▸ Vorliegender Text
Da die Naxi eine Stammesgesellschaft waren, organisierten sie sich in Clans bzw. Sippen, die ein starkes Gefühl der Unabhängigkeit nach außen besaßen. Eine Gegenbewegung setzte zwischen dem 10. und 13. Jahrhundert ein, als das Nomadentum zugunsten von anderen Lebensweisen, Agraranbau, Handel usw. an Einfluss verlor. Auch taten sich wohl einzelne, mächtigere Stämme hervor, unter denen auch Sklavenhaltung verbreitet gewesen zu sein scheint.

Zur Zeit der Yuan-Dynastie wurde Lijiang erstmals offiziell zur chinesischen Präfektur erklärt. Während dieser Einfluss vermutlich noch zu vernachlässigen ist, war die Politik der Ming-Dynastie relevanter: Um ihren Anspruch auf abgelegene, rebellische, nicht-chinesische ethnische Gebiete durchzusetzen, unterstützte sie lokale Machthaber, die den Ming wiederum tributpflichtig waren. Damit verfolgte sie eine Politik der Nichteinmischung in lokale Traditionen. Im Gebiet der Naxi waren die geförderten und von China legitimierten Machthaber der Clan der Mu.

Erst im 18. Jahrhundert (1723/24) wurde diese Politik von den Qing aufgegeben und durch den Versuch ersetzt, das offizielle System einzuführen. Mandarine wurden vom Hof entsandt, um die Gegend zu verwalten. Die Mu-Machthaber wurden entthront und viele lokale Traditionen als unvereinbar mit Konfuzianismus und in China herrschenden Moralvorstellungen abgeschafft.

▸ Ausgelesene Zeilen
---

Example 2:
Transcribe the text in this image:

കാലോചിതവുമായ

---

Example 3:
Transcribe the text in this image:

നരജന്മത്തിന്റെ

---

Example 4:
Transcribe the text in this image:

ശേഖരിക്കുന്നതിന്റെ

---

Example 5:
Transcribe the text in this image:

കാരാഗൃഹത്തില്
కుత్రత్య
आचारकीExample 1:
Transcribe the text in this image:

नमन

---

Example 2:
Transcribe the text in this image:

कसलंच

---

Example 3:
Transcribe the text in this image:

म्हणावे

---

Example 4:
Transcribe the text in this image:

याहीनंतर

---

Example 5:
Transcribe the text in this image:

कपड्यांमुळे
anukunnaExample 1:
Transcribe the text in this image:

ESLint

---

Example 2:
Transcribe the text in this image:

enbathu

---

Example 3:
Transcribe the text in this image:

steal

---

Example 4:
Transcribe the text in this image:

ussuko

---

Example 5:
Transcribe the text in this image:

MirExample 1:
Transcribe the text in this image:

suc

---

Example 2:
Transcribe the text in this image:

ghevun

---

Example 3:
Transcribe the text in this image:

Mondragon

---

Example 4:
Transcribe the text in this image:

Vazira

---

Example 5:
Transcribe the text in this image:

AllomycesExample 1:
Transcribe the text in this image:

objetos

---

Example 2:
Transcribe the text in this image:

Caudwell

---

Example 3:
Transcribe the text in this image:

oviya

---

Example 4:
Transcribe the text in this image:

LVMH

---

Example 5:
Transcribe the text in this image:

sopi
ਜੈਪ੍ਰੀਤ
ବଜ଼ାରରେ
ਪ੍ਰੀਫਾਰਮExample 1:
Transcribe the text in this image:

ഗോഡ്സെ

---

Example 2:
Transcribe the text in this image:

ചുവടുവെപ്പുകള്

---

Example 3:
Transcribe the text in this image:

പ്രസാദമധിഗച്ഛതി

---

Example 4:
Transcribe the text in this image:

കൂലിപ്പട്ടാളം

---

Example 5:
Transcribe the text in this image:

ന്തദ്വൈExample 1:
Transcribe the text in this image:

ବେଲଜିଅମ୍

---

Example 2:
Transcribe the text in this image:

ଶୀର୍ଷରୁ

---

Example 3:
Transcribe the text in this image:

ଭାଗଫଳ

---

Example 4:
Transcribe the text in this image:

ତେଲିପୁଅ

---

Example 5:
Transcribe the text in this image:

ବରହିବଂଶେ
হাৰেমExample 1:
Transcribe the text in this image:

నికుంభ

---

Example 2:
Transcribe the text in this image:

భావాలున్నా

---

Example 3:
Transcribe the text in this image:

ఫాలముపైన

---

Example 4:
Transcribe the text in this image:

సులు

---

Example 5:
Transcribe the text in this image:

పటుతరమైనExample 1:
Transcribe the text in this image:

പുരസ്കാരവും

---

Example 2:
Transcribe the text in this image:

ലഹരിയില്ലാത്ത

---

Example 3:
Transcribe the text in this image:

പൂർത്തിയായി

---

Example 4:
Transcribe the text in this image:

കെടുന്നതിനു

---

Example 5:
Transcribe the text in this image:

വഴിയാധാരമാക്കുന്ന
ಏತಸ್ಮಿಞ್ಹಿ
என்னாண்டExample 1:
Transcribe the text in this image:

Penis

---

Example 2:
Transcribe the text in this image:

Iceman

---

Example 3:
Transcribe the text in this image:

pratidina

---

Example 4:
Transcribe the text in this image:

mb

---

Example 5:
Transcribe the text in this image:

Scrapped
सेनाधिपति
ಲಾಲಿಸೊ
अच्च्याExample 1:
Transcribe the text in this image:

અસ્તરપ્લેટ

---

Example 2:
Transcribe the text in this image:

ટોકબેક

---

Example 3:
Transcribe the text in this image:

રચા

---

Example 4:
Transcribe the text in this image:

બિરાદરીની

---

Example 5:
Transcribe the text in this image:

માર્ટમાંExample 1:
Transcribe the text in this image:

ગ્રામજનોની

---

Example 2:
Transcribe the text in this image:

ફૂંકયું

▸ Zu lösende Aufgabe
Beantworte anhand des Textes über die Geschichte der Naxi folgende Fragen:
(a) In welchem Zeitraum verlor das Nomadentum an Einfluss?
(b) Welchen Clan förderten die Ming im Gebiet der Naxi als Machthaber?
(c) Wann gaben die Qing die Politik der Nichteinmischung auf?

▸ Lösung
(a) Zwischen dem 10. und 13. Jahrhundert.
(b) Den Clan der Mu.
(c) Im 18. Jahrhundert, 1723/24.